Title: list.insert is slow, likely due to manual memmove
Type: performance Stage:
Components: Interpreter Core Versions: Python 3.9
Status: open Resolution:
Dependencies: Superseder:
Assigned To: Nosy List: Stefan Pochmann, rhettinger, tim.peters
Priority: low Keywords:

Created on 2020-02-29 16:11 by Stefan Pochmann, last changed 2020-05-18 01:31 by rhettinger.

Messages (10)
msg362986 - (view) Author: Stefan Pochmann (Stefan Pochmann) * Date: 2020-02-29 16:11
Using a list's insert function is much slower than using slice assignment:

> python -m timeit -n 100000 -s "a=[]" "a.insert(0,0)"
100000 loops, best of 5: 19.2 usec per loop

> python -m timeit -n 100000 -s "a=[]" "a[0:0]=[0]"
100000 loops, best of 5: 6.78 usec per loop

(Note that the list starts empty but grows to 100,000 elements.)

At first I thought maybe it's the attribute lookup or function call overhead or so, but inserting near the end shows that that's negligible:

> python -m timeit -n 100000 -s "a=[]" "a.insert(-1,0)"
100000 loops, best of 5: 79.1 nsec per loop

I asked at StackOverflow and someone pointed out that list.insert uses a manual loop instead of memmove:
msg362993 - (view) Author: Stefan Pochmann (Stefan Pochmann) * Date: 2020-02-29 17:07
I believe it also affects bisect.insort, which I occasionally use when I need a "self-sorting list" (I can't easily test it, as I'm not set up to modify the C version of bisect.insort).

And also the popular sortedcontainers package, which relies on such list operations to be fast:
msg362996 - (view) Author: Stefan Pochmann (Stefan Pochmann) * Date: 2020-02-29 17:14
Benchmarking with two *Python* versions of bisect.insort, the "insert" version takes 1.08 seconds to insort the shuffled range(10**5) while the slice assignment version only takes 0.46 seconds:

from timeit import timeit
import random
from bisect import bisect_right

def insort1(a, x):
    lo = bisect_right(a, x)

**Work order 1**
Reproduce verbatim the lines of the entries from the line containing "right shoulder: (549, 321, 2)" through the final line of the entries, both ends included.
**Work order 2**
Continue the list.insert issue thread from the point at which it stops.

**Recorded data**
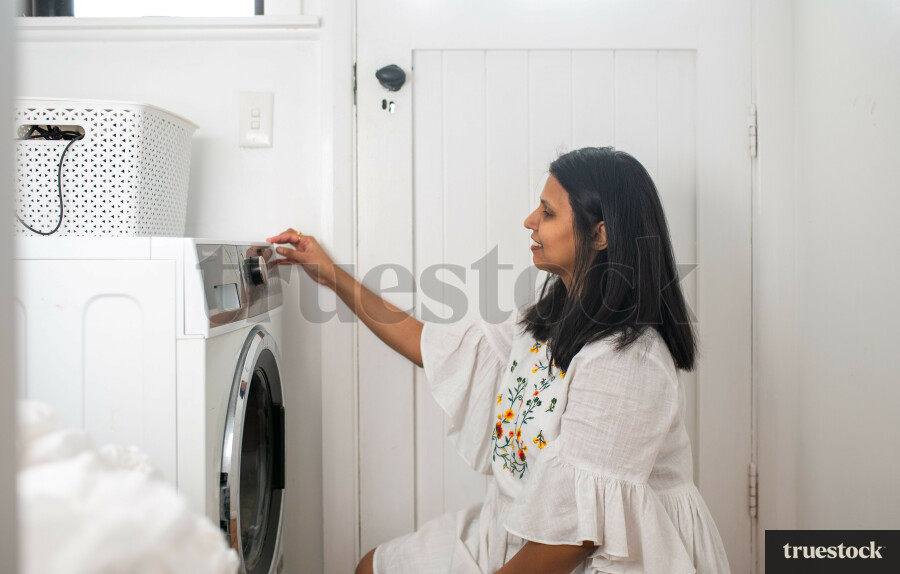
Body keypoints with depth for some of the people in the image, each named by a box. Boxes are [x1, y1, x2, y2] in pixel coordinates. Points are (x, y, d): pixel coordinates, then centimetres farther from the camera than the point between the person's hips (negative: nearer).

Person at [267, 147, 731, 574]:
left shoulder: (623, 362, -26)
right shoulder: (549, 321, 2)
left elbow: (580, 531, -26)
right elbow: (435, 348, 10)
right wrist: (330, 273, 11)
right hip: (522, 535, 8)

**Exercise response 1**
right shoulder: (549, 321, 2)
left elbow: (580, 531, -26)
right elbow: (435, 348, 10)
right wrist: (330, 273, 11)
right hip: (522, 535, 8)

**Exercise response 2**
    a.insert(lo, x)

def insort2(a, x):
    lo = bisect_right(a, x)
    a[lo:lo] = [x]

for _ in range(3):
    a = list(range(10**5))
    for insort in insort1, insort2:
        it = iter(a)
        s = []
        print(timeit(lambda: insort(s, next(it)), number=len(a)))
msg362998 - (view) Author: Tim Peters (tim.peters) * (Python committer) Date: 2020-02-29 17:28
Be cautious about this.  Many years ago I looked into this, mostly in the context of the list sort's binary insertion sort, and results were all over the map, depending on the compiler in use, the optimization level, and the range at which (if any!) memmove() was actually faster than a simple loop.  A fancy memmove() will (at least) arrange to copy (say) 8 bytes at a time, but the overhead of setting that up (+ the function call) made it a loser when the number of bytes to be moved was "too small".

Don't know whether the comment in listobject.c's binarysort() still applies:

           Caution: using memmove is much slower under MSVC 5;
           we're not usually moving many slots. */

Optimizing to move 100,000 elements isn't really sane - cutting the constant factor on an inherently quadratic-time too-simplistic basic approach isn't really doing you a favor ;-)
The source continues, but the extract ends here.